» Kutipan Teks:
● ● ● ● ● ● ●

Dalam kitab Dzikr Al-Maut, Ihya Ulumuddin, Imam Al-Ghazali mengungkapkan, "Ketahuilah bahwa manusia memendam gagasan yang lancang dan keluru tentang hakikat kematian. Sebagian orang mengira kematian sebagai kesirnaan atau kelenyapan. Dianggap tidak.ada kebangkitan atau pengumpulan, juga tidak ada pembalasan atas kebaikan ataupun kejahatan. Kematian manusia dianggap seperti kematian hewan dan atau seperti keringnya daun atau tanaman. Ini adalah pandangan kaum ateis (al-Mulhidin) dan mereka tidak beriman kepada Allah dan Hari Akhir.
Ada juga kelompok yang berpendapat bahwa
manusia yang mati itu akan sirna sehingga selama tinggal di dalam kubur dia
tidak menderita siksaan ataupun menikmati pahala suatu amal baik sampai dia
dibangkitkan kembali di hati Pengumpulan.
Kelompok yang lain berpandangan bahwa ruh
manusia itu abadi dan tidak musnah bersama kematian, bahkan ruh itulah yang
menjadi objek pemberian pahala atau penjatuhan siksa tanpa jasad yang sama
sekali tidak dibangkitkan kembali.

● ● ● ● ● ● ●

» Cuplikan Data:

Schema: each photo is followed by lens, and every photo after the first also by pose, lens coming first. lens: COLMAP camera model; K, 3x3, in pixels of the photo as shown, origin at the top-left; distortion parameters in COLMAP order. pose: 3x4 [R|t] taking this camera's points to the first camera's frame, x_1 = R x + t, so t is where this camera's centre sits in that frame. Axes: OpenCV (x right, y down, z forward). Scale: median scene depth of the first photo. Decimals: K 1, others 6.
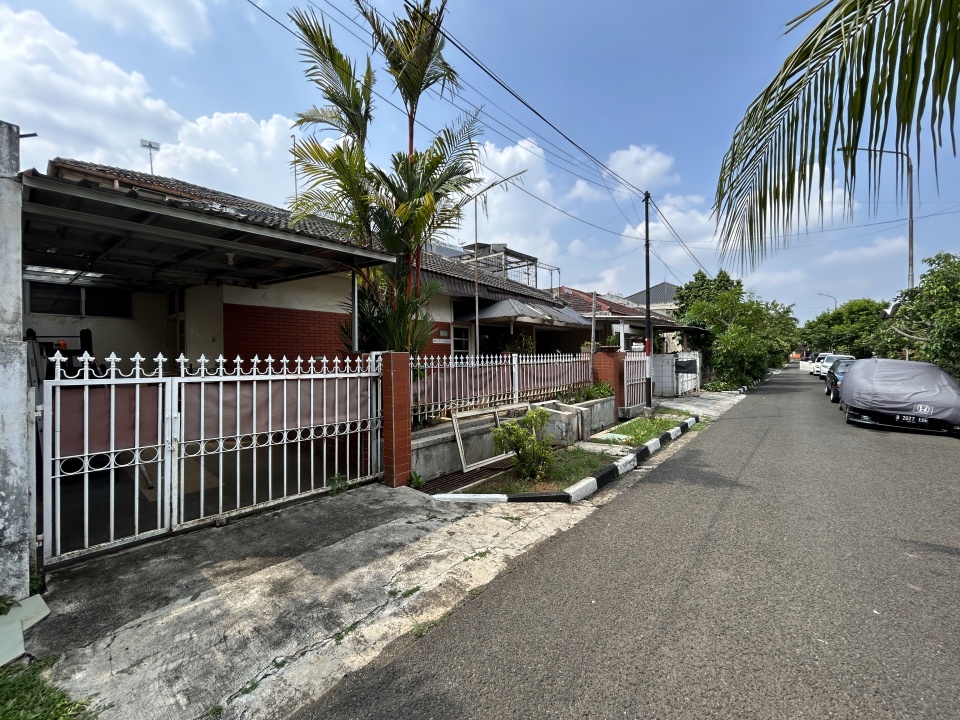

● ● ● ● ● ● ●

» Tugas 1:
Cek apakah tiap pernyataan di bawah ini sesuai dengan kutipan tentang kematian. Jawab ya atau tidak, lalu kutip kata-kata dari teks yang menentukan jawabannya.
(a) Pandangan bahwa kematian manusia sama seperti kematian hewan disebut sebagai pandangan kaum ateis.
(b) Menurut kelompok kedua, orang yang mati menderita siksaan selama di dalam kubur.
(c) Kelompok yang menganggap ruh abadi juga meyakini bahwa jasad akan dibangkitkan kembali.
» Tugas 2:
Jawab pertanyaan berikut berdasarkan kutipan tentang kematian.
(a) Di kitab mana Imam Al-Ghazali mengungkapkan hal ini?
(b) Sebagian orang menganggap kematian manusia seperti apa?
(c) Menurut kelompok yang lain, apa yang abadi dan tidak musnah bersama kematian?
» Tugas 3: Teruskan kutipan tentang hakikat kematian ini, mulai setelah kalimat terakhirnya.

» Jawaban 1:
(a) Ya: "Ini adalah pandangan kaum ateis (al-Mulhidin)"
(b) Tidak: "selama tinggal di dalam kubur dia tidak menderita siksaan ataupun menikmati pahala suatu amal baik"
(c) Tidak: "tanpa jasad yang sama sekali tidak dibangkitkan kembali"

» Jawaban 2:
(a) Di kitab Dzikr Al-Maut, Ihya Ulumuddin.
(b) Seperti kematian hewan, atau seperti keringnya daun atau tanaman.
(c) Ruh manusia.

» Jawaban 3:
Semua anggapan ini adalah keliru dan
menyimpang dari kebenaran. Hal ini karena akal sehat, ayat-ayat Al-Qur'an dan
banyak Hadis bersaksi bahwa kematian berarti perubahan keadaan, dan bahwa
setelah kematian jasad, ruh manusia tetap hidup dan merasakan siksaan ataupun
kebahagiaan. Maka, perpisahan ruh dengan jasad adalah bahwa ruh sama sekali
tidak lagi efektif bagi jasad. Karena itu, jasad pun tak lagi tunduk pada
perintah-perintahnya.
Sesungguhnya, anggota badan adalah alat
ruh, yang dipakai ruh untuk menggerakkan tangan, mendengar dengan telinga,
melihat dengan mata, dan mengetahui hakikat dengan kalbunya. Kalbu disini hanya
ungkapan lain untuk "ruh". Sedangkan ruh sendiri mampu mengungkapkan
berbagai hal tanpa harus menggunakan perantara alat tertentu. Itulah sebabnya
dia bisa mengenyam rasa sedih dan duka nestapa. Dengan cara yang sama, dia juga
mengecap rasa senang dan gembira. Semua itu tidak bergantung pada anggota
tubuh.
Jadi, semua yang inheren pada ruh akan
tetap berada bersamanya setelah dipisahkan dari jasad. Sedangkan yang timbul
sebagai akibat keterkaitannya dengan anggota-anggota tubuh akan lenyap
bersamaan dengan matinya jasad hingga tiba saatnya ruh dikembalikan pada
jasadnya.
Bukanlah hal yang mustahil untuk
mengatakan bahwa di alam kubur, ruh akan dipersatukan kembali dengan jasad, dan
tidak mustahil pula bahwa penyatuan itu akan ditunda hingga datangnya hari
kiamat. Allah lebih mengetahui hal yang telah ditetapkan-Nya atas setiap hamba.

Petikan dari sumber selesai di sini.